Document section »
>>>

The Tony Jannus Award recognizes outstanding individual achievement in scheduled commercial aviation by airline executives, inventors and manufacturers, and government leaders. The award is conferred annually by the Tony Jannus Distinguished Aviation Society and was first bestowed in 1964 in Tampa, Florida, U.S. Its namesake, aviation pioneer Tony Jannus (1889–October 12, 1916), piloted the inaugural flight of the St. Petersburg–Tampa Airboat Line on January 1, 1914, the first scheduled commercial airline flight in the world using heavier-than-air aircraft. In addition to preserving the legacy of Tony Jannus, the non-profit Society also offers financial assistance to college students pursuing studies in aviation and conducts an annual essay contest for high school students to encourage careers in aviation.

<<<

What to work on » According to the text on the Tony Jannus Award, in what year and where was the award first bestowed? The data that come next are from a separate source.

Supplied data »
>>>

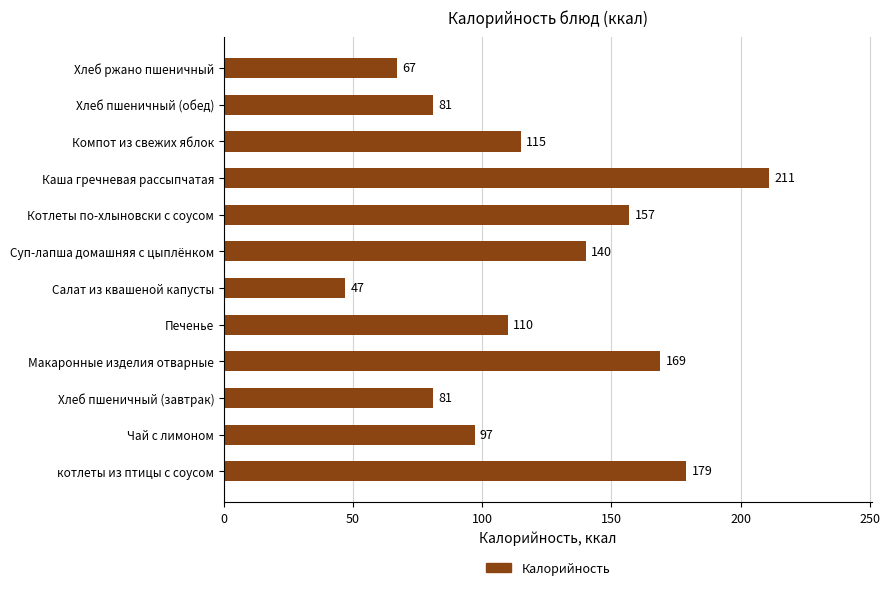

What is the smallest value displayed?

47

<<<

Solution to this exercise » It was first bestowed in 1964 in Tampa, Florida.